=== Record set ===
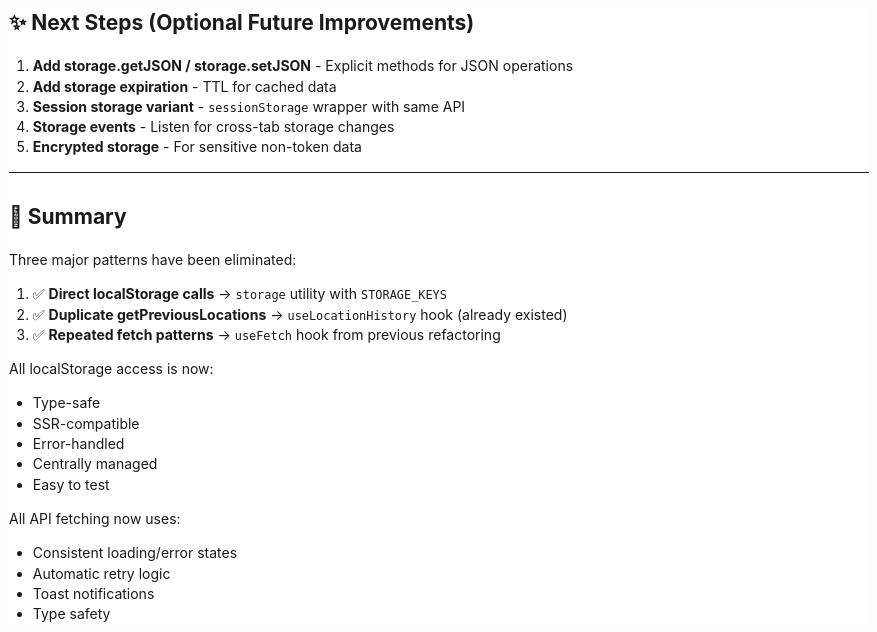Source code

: 
## ✨ Next Steps (Optional Future Improvements)

1. **Add storage.getJSON / storage.setJSON** - Explicit methods for JSON operations
2. **Add storage expiration** - TTL for cached data
3. **Session storage variant** - `sessionStorage` wrapper with same API
4. **Storage events** - Listen for cross-tab storage changes
5. **Encrypted storage** - For sensitive non-token data

---

## 📝 Summary

Three major patterns have been eliminated:

1. ✅ **Direct localStorage calls** → `storage` utility with `STORAGE_KEYS`
2. ✅ **Duplicate getPreviousLocations** → `useLocationHistory` hook (already existed)
3. ✅ **Repeated fetch patterns** → `useFetch` hook from previous refactoring

All localStorage access is now:

- Type-safe
- SSR-compatible
- Error-handled
- Centrally managed
- Easy to test

All API fetching now uses:

- Consistent loading/error states
- Automatic retry logic
- Toast notifications
- Type safety
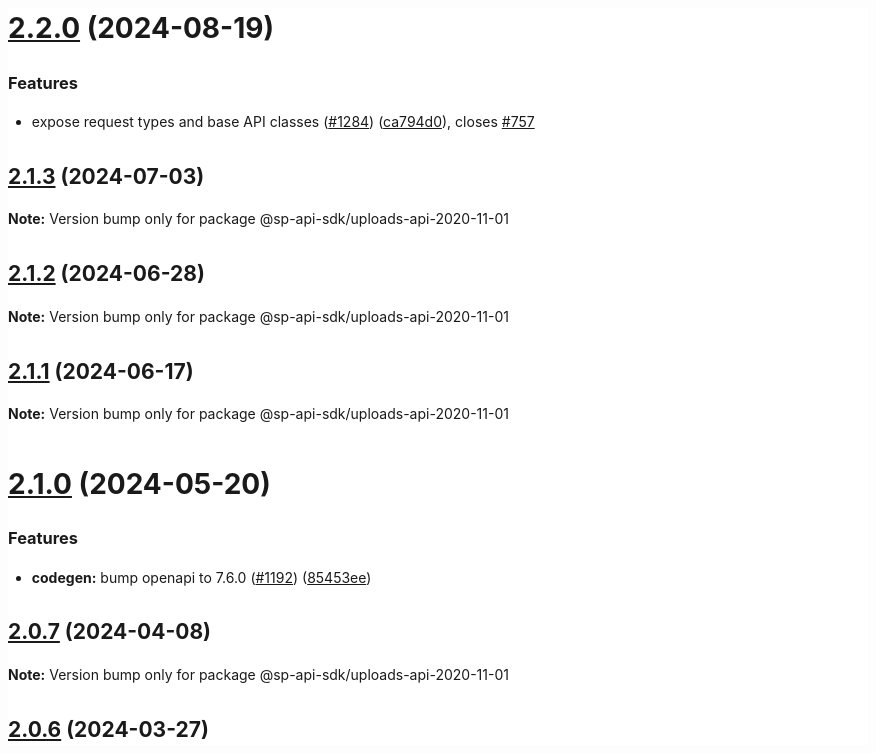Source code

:# [2.2.0](https://github.com/bizon/selling-partner-api-sdk/compare/@sp-api-sdk/uploads-api-2020-11-01@2.1.3...@sp-api-sdk/uploads-api-2020-11-01@2.2.0) (2024-08-19)

### Features

* expose request types and base API classes ([#1284](https://github.com/bizon/selling-partner-api-sdk/issues/1284)) ([ca794d0](https://github.com/bizon/selling-partner-api-sdk/commit/ca794d023bcb7b0177de0fdae93ae1aaa7ac3670)), closes [#757](https://github.com/bizon/selling-partner-api-sdk/issues/757)

## [2.1.3](https://github.com/bizon/selling-partner-api-sdk/compare/@sp-api-sdk/uploads-api-2020-11-01@2.1.2...@sp-api-sdk/uploads-api-2020-11-01@2.1.3) (2024-07-03)

**Note:** Version bump only for package @sp-api-sdk/uploads-api-2020-11-01

## [2.1.2](https://github.com/bizon/selling-partner-api-sdk/compare/@sp-api-sdk/uploads-api-2020-11-01@2.1.1...@sp-api-sdk/uploads-api-2020-11-01@2.1.2) (2024-06-28)

**Note:** Version bump only for package @sp-api-sdk/uploads-api-2020-11-01

## [2.1.1](https://github.com/bizon/selling-partner-api-sdk/compare/@sp-api-sdk/uploads-api-2020-11-01@2.1.0...@sp-api-sdk/uploads-api-2020-11-01@2.1.1) (2024-06-17)

**Note:** Version bump only for package @sp-api-sdk/uploads-api-2020-11-01

# [2.1.0](https://github.com/bizon/selling-partner-api-sdk/compare/@sp-api-sdk/uploads-api-2020-11-01@2.0.7...@sp-api-sdk/uploads-api-2020-11-01@2.1.0) (2024-05-20)

### Features

* **codegen:** bump openapi to 7.6.0 ([#1192](https://github.com/bizon/selling-partner-api-sdk/issues/1192)) ([85453ee](https://github.com/bizon/selling-partner-api-sdk/commit/85453ee82ef861547ddc34254a28a59aac6ccc96))

## [2.0.7](https://github.com/bizon/selling-partner-api-sdk/compare/@sp-api-sdk/uploads-api-2020-11-01@2.0.6...@sp-api-sdk/uploads-api-2020-11-01@2.0.7) (2024-04-08)

**Note:** Version bump only for package @sp-api-sdk/uploads-api-2020-11-01

## [2.0.6](https://github.com/bizon/selling-partner-api-sdk/compare/@sp-api-sdk/uploads-api-2020-11-01@2.0.5...@sp-api-sdk/uploads-api-2020-11-01@2.0.6) (2024-03-27)

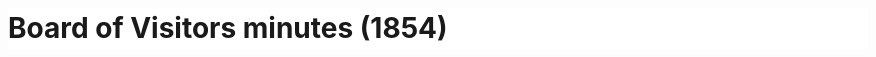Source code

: 
<script type="application/ld+json">
{
"@context": "http://schema.org",
"@type": "BoardMinutes",
"name": "Board Minutes",
"startDate": "1854-06-26",
"endDate": "1854-06-29",
"location": {
"@type": "Place",
"name": "University of Virginia Library",
"address": {
"@type": "PostalAddress",
"addressLocality": "Charlottesville",
"addressRegion": "Virginia"
}
},
"organizer": {
"@type": "Organization",
"name": "University of Virginia, Board of Visitors"
},
"keywords": "Board of Visitors, University of Virginia, meeting minutes, financial reports, faculty appointments",
"description": "Minutes of the Board of Visitors of the University of Virginia detailing discussions on financial reports, faculty appointments, and infrastructure repairs.",
"attendee": \[
"Andrew Stevenson",
"William Lucas",
"Henry A. Wise",
"James L. Carr",
"Andrew McDonald",
"F. B. Miller",
"William J. Robertson",
"Joseph C. Cabell",
"Col Harrison B Tomlin"
],
"about": \[
{
"@type": "EducationalOrganization",
"name": "University of Virginia"
},
{
"@type": "Event",
"name": "Board Meeting"
}
]
}

</script>

# Board of Visitors minutes (1854)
===
● **Your instructions**
Copy out all the rows, swapping every "Version bump" for "Patch release" and leaving everything else unchanged. Omit the pictures from your answer.

● **The answer**
Source code

: 
## ✨ Next Steps (Optional Future Improvements)

1. **Add storage.getJSON / storage.setJSON** - Explicit methods for JSON operations
2. **Add storage expiration** - TTL for cached data
3. **Session storage variant** - `sessionStorage` wrapper with same API
4. **Storage events** - Listen for cross-tab storage changes
5. **Encrypted storage** - For sensitive non-token data

---

## 📝 Summary

Three major patterns have been eliminated:

1. ✅ **Direct localStorage calls** → `storage` utility with `STORAGE_KEYS`
2. ✅ **Duplicate getPreviousLocations** → `useLocationHistory` hook (already existed)
3. ✅ **Repeated fetch patterns** → `useFetch` hook from previous refactoring

All localStorage access is now:

- Type-safe
- SSR-compatible
- Error-handled
- Centrally managed
- Easy to test

All API fetching now uses:

- Consistent loading/error states
- Automatic retry logic
- Toast notifications
- Type safety
Source code

:# [2.2.0](https://github.com/bizon/selling-partner-api-sdk/compare/@sp-api-sdk/uploads-api-2020-11-01@2.1.3...@sp-api-sdk/uploads-api-2020-11-01@2.2.0) (2024-08-19)

### Features

* expose request types and base API classes ([#1284](https://github.com/bizon/selling-partner-api-sdk/issues/1284)) ([ca794d0](https://github.com/bizon/selling-partner-api-sdk/commit/ca794d023bcb7b0177de0fdae93ae1aaa7ac3670)), closes [#757](https://github.com/bizon/selling-partner-api-sdk/issues/757)

## [2.1.3](https://github.com/bizon/selling-partner-api-sdk/compare/@sp-api-sdk/uploads-api-2020-11-01@2.1.2...@sp-api-sdk/uploads-api-2020-11-01@2.1.3) (2024-07-03)

**Note:** Patch release only for package @sp-api-sdk/uploads-api-2020-11-01

## [2.1.2](https://github.com/bizon/selling-partner-api-sdk/compare/@sp-api-sdk/uploads-api-2020-11-01@2.1.1...@sp-api-sdk/uploads-api-2020-11-01@2.1.2) (2024-06-28)

**Note:** Patch release only for package @sp-api-sdk/uploads-api-2020-11-01

## [2.1.1](https://github.com/bizon/selling-partner-api-sdk/compare/@sp-api-sdk/uploads-api-2020-11-01@2.1.0...@sp-api-sdk/uploads-api-2020-11-01@2.1.1) (2024-06-17)

**Note:** Patch release only for package @sp-api-sdk/uploads-api-2020-11-01

# [2.1.0](https://github.com/bizon/selling-partner-api-sdk/compare/@sp-api-sdk/uploads-api-2020-11-01@2.0.7...@sp-api-sdk/uploads-api-2020-11-01@2.1.0) (2024-05-20)

### Features

* **codegen:** bump openapi to 7.6.0 ([#1192](https://github.com/bizon/selling-partner-api-sdk/issues/1192)) ([85453ee](https://github.com/bizon/selling-partner-api-sdk/commit/85453ee82ef861547ddc34254a28a59aac6ccc96))

## [2.0.7](https://github.com/bizon/selling-partner-api-sdk/compare/@sp-api-sdk/uploads-api-2020-11-01@2.0.6...@sp-api-sdk/uploads-api-2020-11-01@2.0.7) (2024-04-08)

**Note:** Patch release only for package @sp-api-sdk/uploads-api-2020-11-01

## [2.0.6](https://github.com/bizon/selling-partner-api-sdk/compare/@sp-api-sdk/uploads-api-2020-11-01@2.0.5...@sp-api-sdk/uploads-api-2020-11-01@2.0.6) (2024-03-27)

Source code

: 
<script type="application/ld+json">
{
"@context": "http://schema.org",
"@type": "BoardMinutes",
"name": "Board Minutes",
"startDate": "1854-06-26",
"endDate": "1854-06-29",
"location": {
"@type": "Place",
"name": "University of Virginia Library",
"address": {
"@type": "PostalAddress",
"addressLocality": "Charlottesville",
"addressRegion": "Virginia"
}
},
"organizer": {
"@type": "Organization",
"name": "University of Virginia, Board of Visitors"
},
"keywords": "Board of Visitors, University of Virginia, meeting minutes, financial reports, faculty appointments",
"description": "Minutes of the Board of Visitors of the University of Virginia detailing discussions on financial reports, faculty appointments, and infrastructure repairs.",
"attendee": \[
"Andrew Stevenson",
"William Lucas",
"Henry A. Wise",
"James L. Carr",
"Andrew McDonald",
"F. B. Miller",
"William J. Robertson",
"Joseph C. Cabell",
"Col Harrison B Tomlin"
],
"about": \[
{
"@type": "EducationalOrganization",
"name": "University of Virginia"
},
{
"@type": "Event",
"name": "Board Meeting"
}
]
}

</script>

# Board of Visitors minutes (1854)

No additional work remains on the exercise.